_Required work:_
Convert the data in the stretch from the line containing "left elbow: (711, 469, 4)" through the line containing "right knee: (632, 476, -38)" into a two-column CSV with the header keypoint,coordinates. Give one row per line, with the keypoint name and its value each in its own quoted field and any line breaks replaced by spaces.

_Data for the task:_
• • • •

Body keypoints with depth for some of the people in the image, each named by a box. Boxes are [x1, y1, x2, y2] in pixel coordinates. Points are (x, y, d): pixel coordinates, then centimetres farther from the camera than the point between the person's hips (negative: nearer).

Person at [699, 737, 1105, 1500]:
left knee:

• • • •

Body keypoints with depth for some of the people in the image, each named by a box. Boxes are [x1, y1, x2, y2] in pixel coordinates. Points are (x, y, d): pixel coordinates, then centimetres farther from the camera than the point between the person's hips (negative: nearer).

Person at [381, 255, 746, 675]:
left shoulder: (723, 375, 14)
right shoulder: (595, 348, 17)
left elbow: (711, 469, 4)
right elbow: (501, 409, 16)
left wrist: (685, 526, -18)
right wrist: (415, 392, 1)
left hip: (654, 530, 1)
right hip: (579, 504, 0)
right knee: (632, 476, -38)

• • • •

_Solved exercise:_
keypoint,coordinates
"left elbow:","(711, 469, 4)"
"right elbow:","(501, 409, 16)"
"left wrist:","(685, 526, -18)"
"right wrist:","(415, 392, 1)"
"left hip:","(654, 530, 1)"
"right hip:","(579, 504, 0)"
"right knee:","(632, 476, -38)"